Specifically, I’d like to use this example in a talk I’m giving to my co-workers later this week (and I’ll be using my MacBook, if that matters in having a way to actually enter the relevant characters).
Talk about a rabbit hole, I actually read the article linked in the tweet (The string type is broken ) and found not only much better examples, but that someone posted that elixir already gets basically all of them correct.

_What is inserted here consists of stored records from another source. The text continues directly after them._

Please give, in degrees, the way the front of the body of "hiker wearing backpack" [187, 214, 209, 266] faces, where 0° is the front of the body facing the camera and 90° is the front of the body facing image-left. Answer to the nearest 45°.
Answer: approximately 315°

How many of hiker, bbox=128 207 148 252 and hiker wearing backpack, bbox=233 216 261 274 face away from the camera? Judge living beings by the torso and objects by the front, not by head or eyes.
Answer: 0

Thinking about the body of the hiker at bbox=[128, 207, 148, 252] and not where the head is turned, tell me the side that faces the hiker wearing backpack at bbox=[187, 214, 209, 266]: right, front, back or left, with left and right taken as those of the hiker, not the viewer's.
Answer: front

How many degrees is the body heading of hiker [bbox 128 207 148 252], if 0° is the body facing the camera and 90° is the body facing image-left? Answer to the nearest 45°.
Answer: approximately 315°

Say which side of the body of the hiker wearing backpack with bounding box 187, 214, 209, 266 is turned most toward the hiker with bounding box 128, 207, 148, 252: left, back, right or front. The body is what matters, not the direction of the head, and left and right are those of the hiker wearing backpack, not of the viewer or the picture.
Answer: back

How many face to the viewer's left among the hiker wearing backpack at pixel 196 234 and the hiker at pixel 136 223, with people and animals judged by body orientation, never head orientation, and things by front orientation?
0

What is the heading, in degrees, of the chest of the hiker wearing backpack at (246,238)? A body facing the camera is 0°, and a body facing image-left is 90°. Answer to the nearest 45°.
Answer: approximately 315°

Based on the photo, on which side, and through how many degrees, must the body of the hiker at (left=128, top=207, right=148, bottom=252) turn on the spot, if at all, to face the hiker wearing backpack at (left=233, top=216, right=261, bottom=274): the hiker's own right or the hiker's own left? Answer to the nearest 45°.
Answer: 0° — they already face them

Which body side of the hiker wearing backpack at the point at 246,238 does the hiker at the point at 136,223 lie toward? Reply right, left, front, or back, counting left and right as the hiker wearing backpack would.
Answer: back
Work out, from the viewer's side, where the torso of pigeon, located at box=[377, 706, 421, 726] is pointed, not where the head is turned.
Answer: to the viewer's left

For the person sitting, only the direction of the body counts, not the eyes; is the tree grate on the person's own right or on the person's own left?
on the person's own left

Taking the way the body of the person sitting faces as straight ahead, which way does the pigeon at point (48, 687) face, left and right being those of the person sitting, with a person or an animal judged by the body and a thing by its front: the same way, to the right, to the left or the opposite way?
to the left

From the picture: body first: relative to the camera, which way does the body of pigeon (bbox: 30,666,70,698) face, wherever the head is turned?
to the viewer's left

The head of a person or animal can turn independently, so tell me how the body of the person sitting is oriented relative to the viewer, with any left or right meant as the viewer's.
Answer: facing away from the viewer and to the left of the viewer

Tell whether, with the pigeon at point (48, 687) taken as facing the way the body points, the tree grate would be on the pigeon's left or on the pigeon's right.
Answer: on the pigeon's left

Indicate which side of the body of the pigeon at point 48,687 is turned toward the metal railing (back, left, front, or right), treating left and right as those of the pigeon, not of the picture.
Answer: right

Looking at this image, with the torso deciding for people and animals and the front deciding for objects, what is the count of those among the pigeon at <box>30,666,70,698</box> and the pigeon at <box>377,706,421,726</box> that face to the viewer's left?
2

Programming Elixir has a nice section with examples from page 123 under the Double-Quoted Strings Are Binaries section:
graphemes(str)
Returns the graphemes in the string. This is different from the codepoints function, which lists combining characters separately. The following example uses a combining diaeresis along with the letter “e” to represent “ë”. (It might not display properly on your ereader.)

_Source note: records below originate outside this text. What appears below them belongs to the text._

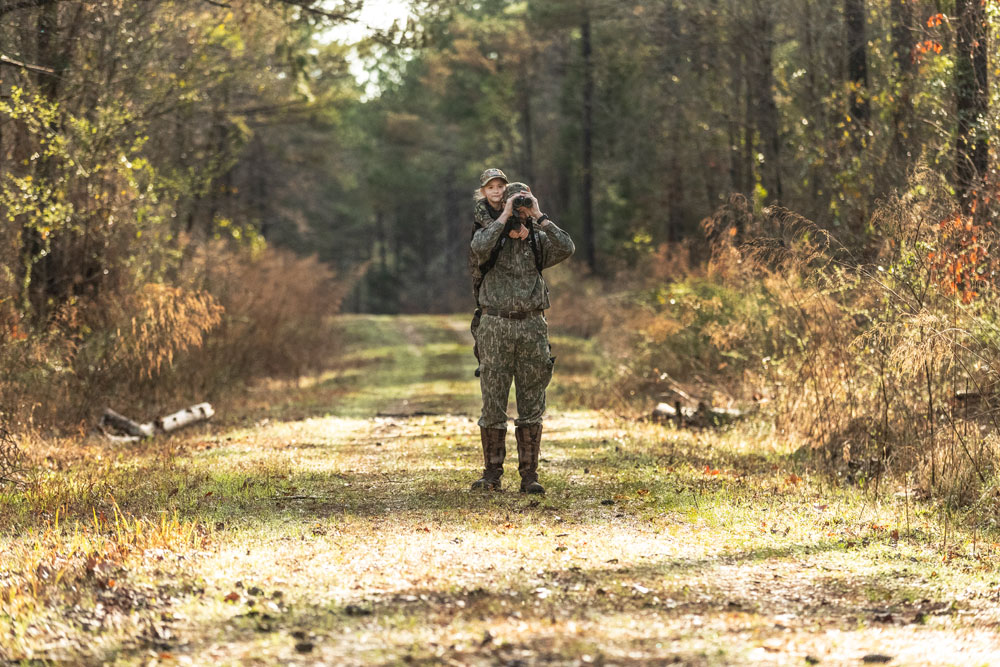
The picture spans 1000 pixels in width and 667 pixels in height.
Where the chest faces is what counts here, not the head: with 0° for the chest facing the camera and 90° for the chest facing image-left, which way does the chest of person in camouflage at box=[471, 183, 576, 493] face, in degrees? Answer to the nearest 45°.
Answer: approximately 0°

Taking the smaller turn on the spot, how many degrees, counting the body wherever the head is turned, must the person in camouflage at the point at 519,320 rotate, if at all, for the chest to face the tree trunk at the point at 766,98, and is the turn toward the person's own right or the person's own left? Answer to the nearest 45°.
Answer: approximately 180°

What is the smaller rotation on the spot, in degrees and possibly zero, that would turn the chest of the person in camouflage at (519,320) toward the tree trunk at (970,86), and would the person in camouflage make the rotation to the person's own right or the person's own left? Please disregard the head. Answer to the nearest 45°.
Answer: approximately 135° to the person's own left

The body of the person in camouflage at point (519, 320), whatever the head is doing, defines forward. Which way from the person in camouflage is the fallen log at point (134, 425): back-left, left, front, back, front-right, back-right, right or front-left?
back-right

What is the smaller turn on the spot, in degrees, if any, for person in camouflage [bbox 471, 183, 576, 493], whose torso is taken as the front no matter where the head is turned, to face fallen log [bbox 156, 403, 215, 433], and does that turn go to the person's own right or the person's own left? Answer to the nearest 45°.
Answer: approximately 135° to the person's own right

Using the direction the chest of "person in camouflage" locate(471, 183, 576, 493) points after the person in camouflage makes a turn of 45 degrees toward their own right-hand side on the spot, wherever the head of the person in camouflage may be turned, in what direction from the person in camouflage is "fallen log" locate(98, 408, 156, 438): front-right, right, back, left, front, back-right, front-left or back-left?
right
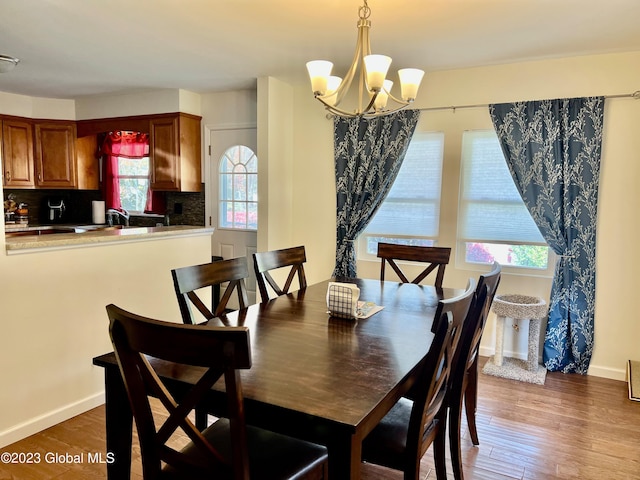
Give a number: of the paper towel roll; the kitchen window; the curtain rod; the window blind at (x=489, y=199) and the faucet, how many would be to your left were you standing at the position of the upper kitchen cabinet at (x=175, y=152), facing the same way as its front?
2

The printed version of this book actually confused me about this distinction, because it is printed incorrectly! It shows the following, which does not match your IEx output:
a = "noël"
IO.puts a
IO.puts String.reverse(a)
IO.puts String.slice(a, 0..2)
IO.puts String.length(a)
b = "😸😾"
IO.puts b
IO.puts String.length(b)
IO.puts String.slice(b, 1..-1)
IO.puts String.reverse(b)
c = "baffle"
IO.puts c
IO.puts String.upcase(c)
d = "noël"
IO.puts d
IO.puts a == d
IO.puts String.equivalent?(a, d)
The one thing that Elixir doesn’t do so far and some people would like to see is to have boolean methods that return interesting information about a given grapheme, such as if the grapheme is alphanumeric, uppercase, a control character, a spacing character etc.

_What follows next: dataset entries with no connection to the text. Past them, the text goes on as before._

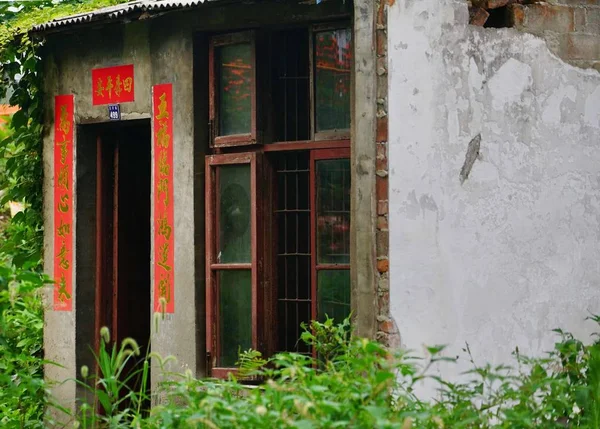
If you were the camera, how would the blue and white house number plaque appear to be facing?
facing the viewer

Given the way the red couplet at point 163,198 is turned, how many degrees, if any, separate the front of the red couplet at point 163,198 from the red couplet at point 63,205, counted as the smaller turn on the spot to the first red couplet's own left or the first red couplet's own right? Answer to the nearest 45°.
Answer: approximately 135° to the first red couplet's own right

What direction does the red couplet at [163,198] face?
toward the camera

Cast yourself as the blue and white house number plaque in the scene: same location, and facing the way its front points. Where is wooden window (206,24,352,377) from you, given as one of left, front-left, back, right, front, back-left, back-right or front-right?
front-left

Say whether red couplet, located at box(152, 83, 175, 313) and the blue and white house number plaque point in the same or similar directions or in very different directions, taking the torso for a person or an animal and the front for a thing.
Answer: same or similar directions

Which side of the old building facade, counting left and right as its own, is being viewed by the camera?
front
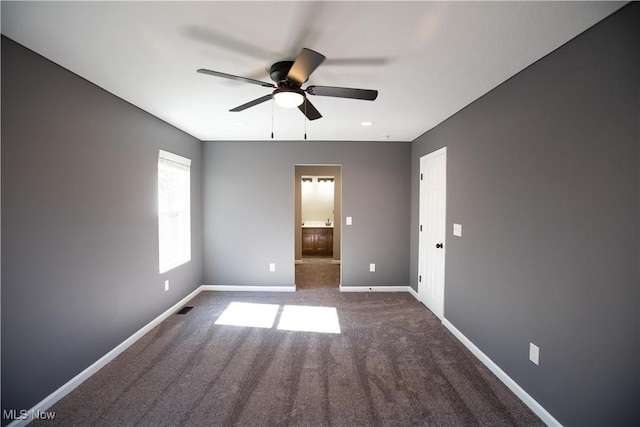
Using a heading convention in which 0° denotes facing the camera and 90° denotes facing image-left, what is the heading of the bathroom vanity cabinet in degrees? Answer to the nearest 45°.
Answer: approximately 0°

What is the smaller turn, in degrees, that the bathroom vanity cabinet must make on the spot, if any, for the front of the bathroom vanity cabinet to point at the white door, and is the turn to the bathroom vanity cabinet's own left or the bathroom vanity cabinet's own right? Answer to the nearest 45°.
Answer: approximately 45° to the bathroom vanity cabinet's own left

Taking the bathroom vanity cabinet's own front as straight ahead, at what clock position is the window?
The window is roughly at 1 o'clock from the bathroom vanity cabinet.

These functions are mainly useful to validate/filter data fields so it only contains characters in a certain given subset. Often, using Regular Expressions in these contexts is either overkill or at least slower than necessary (And I’m not entirely sure if the RegExp actually follows Unicode-laws or Perl-style-RegExp laws on what groups certain characters belong to – I’m fairly certain that it is the second).
To clarify:
teststring = "noël"
teststring =~ ~r{\w{4}} # false, fails on the ë as `\w` is defined as `[a-zA-Z0-9]`, while ë is clearly alphanumeric.